### [Task item]
Pick out every line in the listing that contains the word "Toshiba", and copy each such line in full.
─── Material for the task
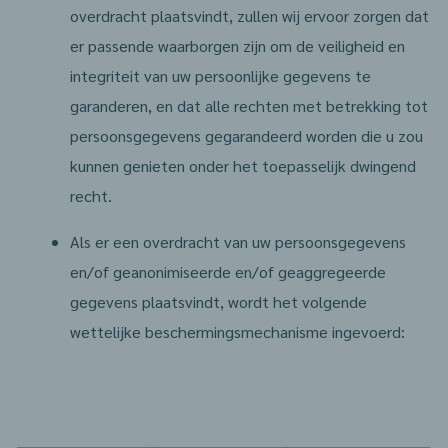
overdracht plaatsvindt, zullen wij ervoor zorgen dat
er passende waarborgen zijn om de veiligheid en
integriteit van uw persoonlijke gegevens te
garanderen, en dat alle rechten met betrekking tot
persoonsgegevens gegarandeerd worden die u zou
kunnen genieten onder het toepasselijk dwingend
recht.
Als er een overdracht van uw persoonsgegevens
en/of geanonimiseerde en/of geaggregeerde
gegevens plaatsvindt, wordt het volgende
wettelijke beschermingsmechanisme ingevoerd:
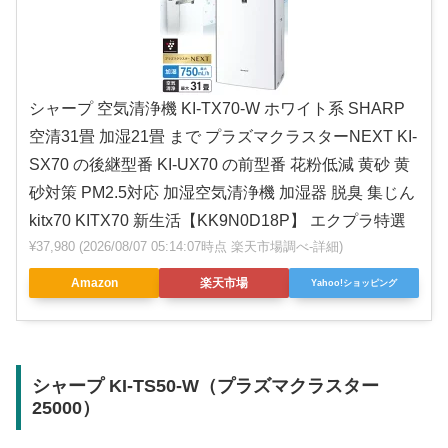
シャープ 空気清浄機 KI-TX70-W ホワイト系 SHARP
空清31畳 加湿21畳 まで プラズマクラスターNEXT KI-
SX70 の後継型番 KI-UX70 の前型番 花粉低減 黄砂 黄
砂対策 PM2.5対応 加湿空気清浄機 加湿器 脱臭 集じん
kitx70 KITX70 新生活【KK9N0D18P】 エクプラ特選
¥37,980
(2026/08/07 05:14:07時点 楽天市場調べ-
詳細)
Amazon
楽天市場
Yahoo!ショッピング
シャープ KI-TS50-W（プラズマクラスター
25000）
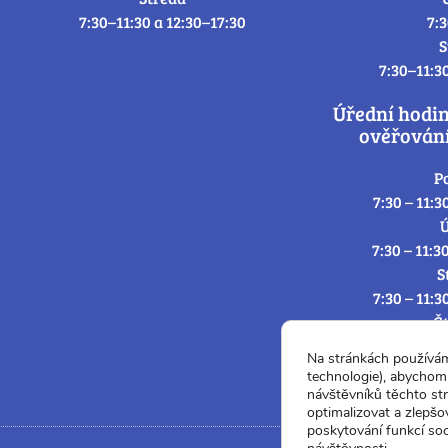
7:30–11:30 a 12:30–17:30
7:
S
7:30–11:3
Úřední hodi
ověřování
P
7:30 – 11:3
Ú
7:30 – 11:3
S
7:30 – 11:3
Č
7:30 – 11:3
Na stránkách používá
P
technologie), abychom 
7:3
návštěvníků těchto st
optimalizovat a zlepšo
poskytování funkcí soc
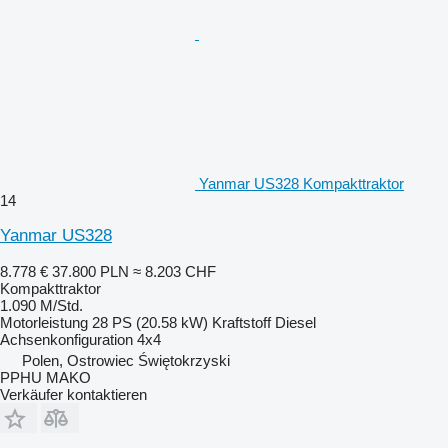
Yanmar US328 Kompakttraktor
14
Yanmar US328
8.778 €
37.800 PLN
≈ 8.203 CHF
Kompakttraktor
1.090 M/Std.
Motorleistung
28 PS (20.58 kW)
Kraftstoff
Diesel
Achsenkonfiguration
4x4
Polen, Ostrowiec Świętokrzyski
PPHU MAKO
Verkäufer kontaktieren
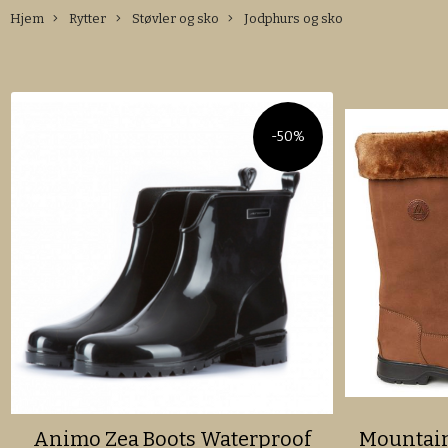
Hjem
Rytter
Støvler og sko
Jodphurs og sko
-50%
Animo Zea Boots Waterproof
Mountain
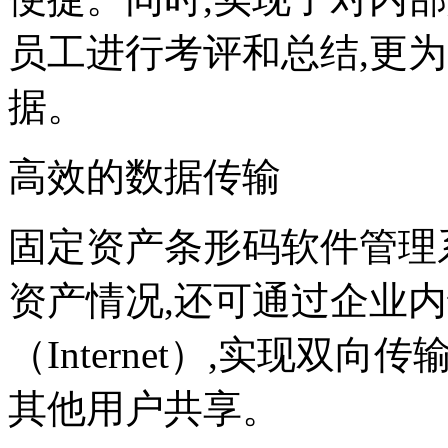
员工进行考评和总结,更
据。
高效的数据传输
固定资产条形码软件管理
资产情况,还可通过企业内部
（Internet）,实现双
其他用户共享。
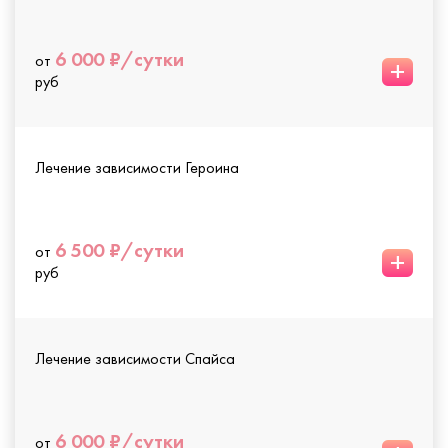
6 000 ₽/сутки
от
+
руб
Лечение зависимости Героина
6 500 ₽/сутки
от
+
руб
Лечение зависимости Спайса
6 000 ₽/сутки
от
──────
─── Material for the task
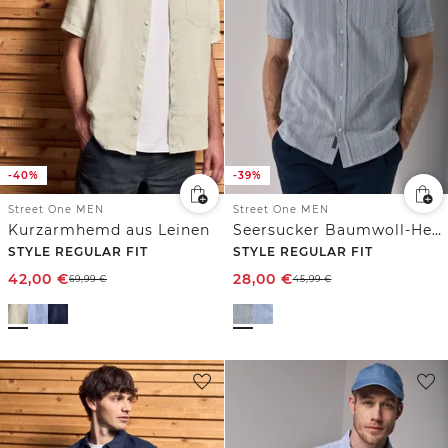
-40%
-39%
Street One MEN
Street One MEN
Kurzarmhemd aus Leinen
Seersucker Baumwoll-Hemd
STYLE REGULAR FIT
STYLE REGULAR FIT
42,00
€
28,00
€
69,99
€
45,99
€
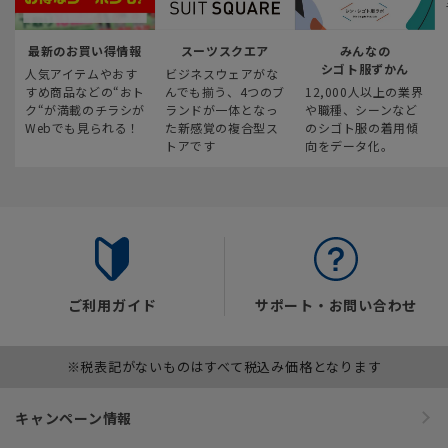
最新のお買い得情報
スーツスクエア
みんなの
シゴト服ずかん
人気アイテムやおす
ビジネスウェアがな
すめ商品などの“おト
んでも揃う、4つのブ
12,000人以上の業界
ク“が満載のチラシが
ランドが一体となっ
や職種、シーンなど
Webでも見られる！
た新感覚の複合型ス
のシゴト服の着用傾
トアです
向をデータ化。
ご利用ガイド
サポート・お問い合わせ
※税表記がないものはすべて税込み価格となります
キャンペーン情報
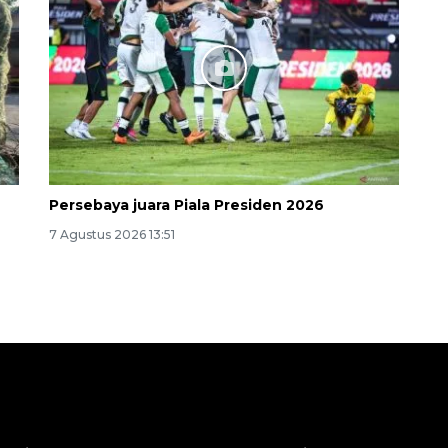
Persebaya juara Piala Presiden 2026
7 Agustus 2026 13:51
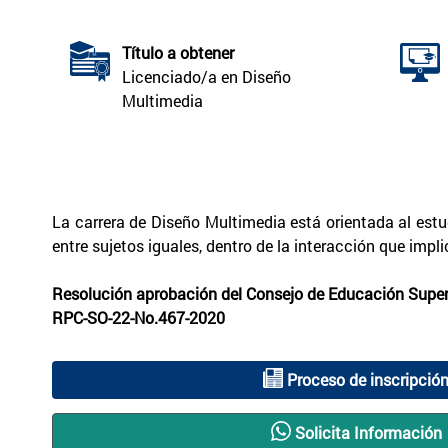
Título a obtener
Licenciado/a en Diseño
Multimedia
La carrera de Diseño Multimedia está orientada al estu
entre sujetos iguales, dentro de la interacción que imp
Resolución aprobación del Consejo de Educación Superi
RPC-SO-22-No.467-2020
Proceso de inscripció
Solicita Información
──────
─── Material for the task
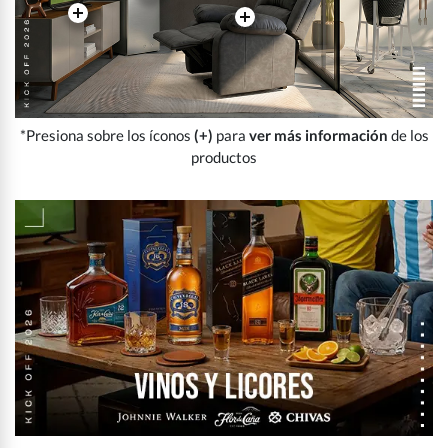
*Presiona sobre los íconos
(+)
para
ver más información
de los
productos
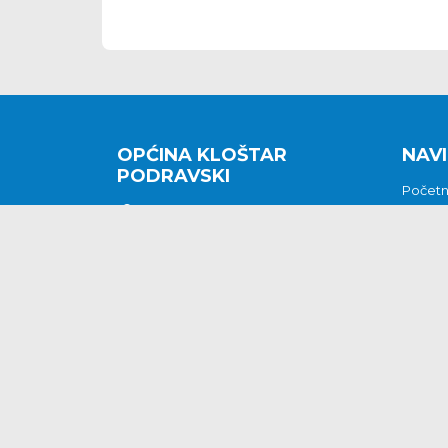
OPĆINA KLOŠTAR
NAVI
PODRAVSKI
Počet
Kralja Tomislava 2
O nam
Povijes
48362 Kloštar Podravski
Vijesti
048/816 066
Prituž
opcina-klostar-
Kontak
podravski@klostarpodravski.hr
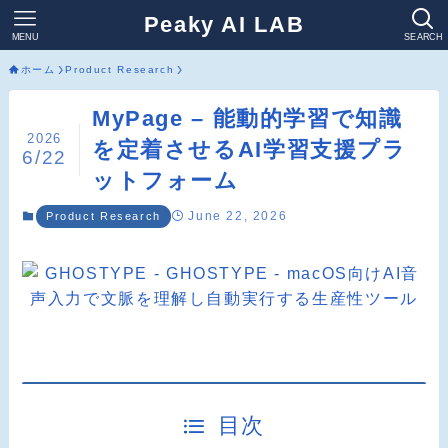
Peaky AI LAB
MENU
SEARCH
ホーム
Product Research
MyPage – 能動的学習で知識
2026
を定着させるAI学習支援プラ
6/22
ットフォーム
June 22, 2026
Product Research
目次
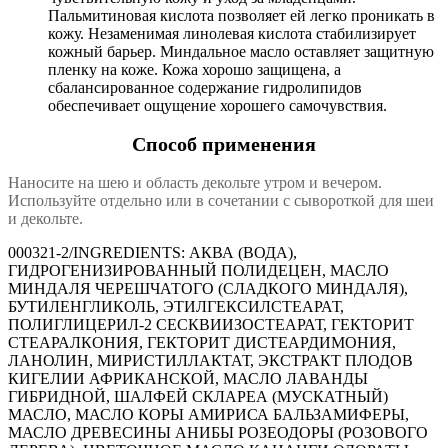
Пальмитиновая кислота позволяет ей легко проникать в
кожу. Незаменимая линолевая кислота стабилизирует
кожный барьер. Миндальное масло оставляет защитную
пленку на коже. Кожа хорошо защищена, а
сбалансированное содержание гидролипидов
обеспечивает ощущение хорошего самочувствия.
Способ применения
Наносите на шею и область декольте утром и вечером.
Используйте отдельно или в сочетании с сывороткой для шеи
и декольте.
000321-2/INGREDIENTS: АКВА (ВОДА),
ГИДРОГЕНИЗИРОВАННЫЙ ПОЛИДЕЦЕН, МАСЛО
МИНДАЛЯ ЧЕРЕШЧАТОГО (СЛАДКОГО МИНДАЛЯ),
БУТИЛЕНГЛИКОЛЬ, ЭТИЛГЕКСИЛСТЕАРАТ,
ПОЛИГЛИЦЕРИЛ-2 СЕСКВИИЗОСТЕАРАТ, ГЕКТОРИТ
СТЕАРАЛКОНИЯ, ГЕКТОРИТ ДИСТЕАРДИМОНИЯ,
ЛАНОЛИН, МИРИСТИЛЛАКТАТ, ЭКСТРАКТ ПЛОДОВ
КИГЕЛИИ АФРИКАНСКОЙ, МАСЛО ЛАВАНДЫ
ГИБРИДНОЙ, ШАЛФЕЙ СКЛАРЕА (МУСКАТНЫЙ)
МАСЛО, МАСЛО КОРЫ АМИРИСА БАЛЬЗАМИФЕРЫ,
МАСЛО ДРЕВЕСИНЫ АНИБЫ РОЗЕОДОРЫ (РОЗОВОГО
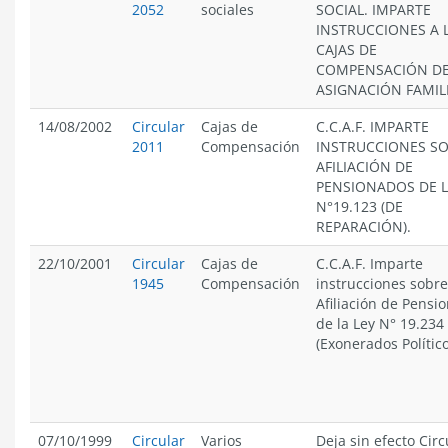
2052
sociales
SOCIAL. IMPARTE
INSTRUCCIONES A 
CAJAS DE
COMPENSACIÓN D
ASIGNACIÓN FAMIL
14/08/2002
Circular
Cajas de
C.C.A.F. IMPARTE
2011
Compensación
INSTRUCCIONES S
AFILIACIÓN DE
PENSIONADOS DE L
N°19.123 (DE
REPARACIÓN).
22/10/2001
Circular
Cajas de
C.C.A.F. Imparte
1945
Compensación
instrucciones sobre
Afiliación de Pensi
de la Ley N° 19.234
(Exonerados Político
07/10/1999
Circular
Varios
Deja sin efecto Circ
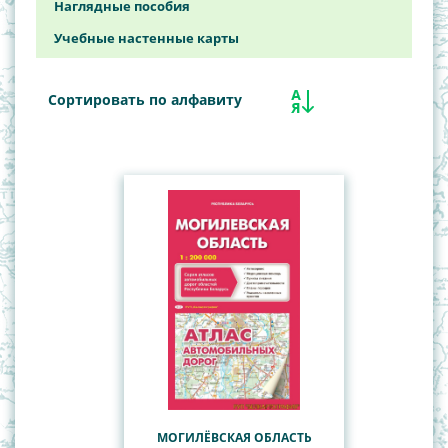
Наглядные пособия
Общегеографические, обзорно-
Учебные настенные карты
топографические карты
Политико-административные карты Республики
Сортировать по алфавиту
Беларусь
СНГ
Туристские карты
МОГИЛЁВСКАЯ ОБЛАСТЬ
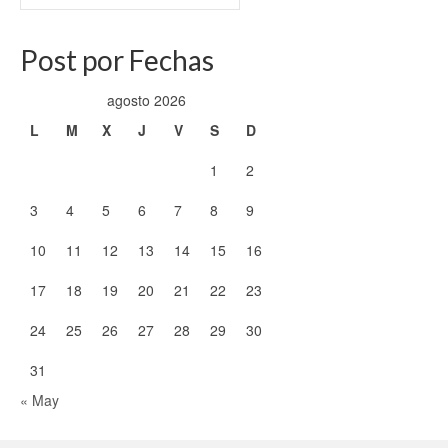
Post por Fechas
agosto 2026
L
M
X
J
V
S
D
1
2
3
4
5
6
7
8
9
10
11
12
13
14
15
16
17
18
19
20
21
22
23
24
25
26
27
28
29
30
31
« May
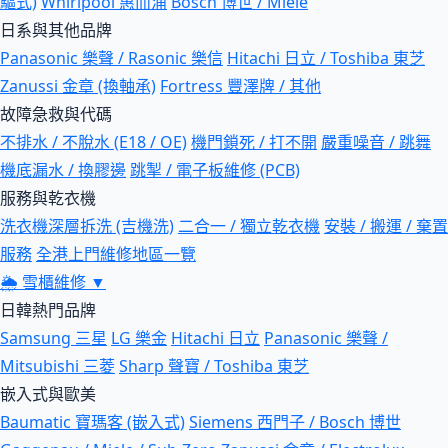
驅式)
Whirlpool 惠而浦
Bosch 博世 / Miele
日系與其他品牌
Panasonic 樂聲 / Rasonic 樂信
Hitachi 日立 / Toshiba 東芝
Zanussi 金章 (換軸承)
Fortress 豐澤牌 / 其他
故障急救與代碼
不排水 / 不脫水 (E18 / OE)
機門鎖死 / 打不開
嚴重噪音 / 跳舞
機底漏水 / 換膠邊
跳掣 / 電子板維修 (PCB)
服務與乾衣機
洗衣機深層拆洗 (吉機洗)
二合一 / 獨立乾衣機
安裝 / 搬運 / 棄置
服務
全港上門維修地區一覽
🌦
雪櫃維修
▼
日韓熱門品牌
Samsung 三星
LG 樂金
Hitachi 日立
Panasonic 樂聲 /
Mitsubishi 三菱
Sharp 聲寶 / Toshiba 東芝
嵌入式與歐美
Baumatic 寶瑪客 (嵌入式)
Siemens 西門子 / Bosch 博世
──────
### [Written answer]
Hitachi 日立 / Toshiba 東芝
Sharp 聲寶 / Toshiba 東芝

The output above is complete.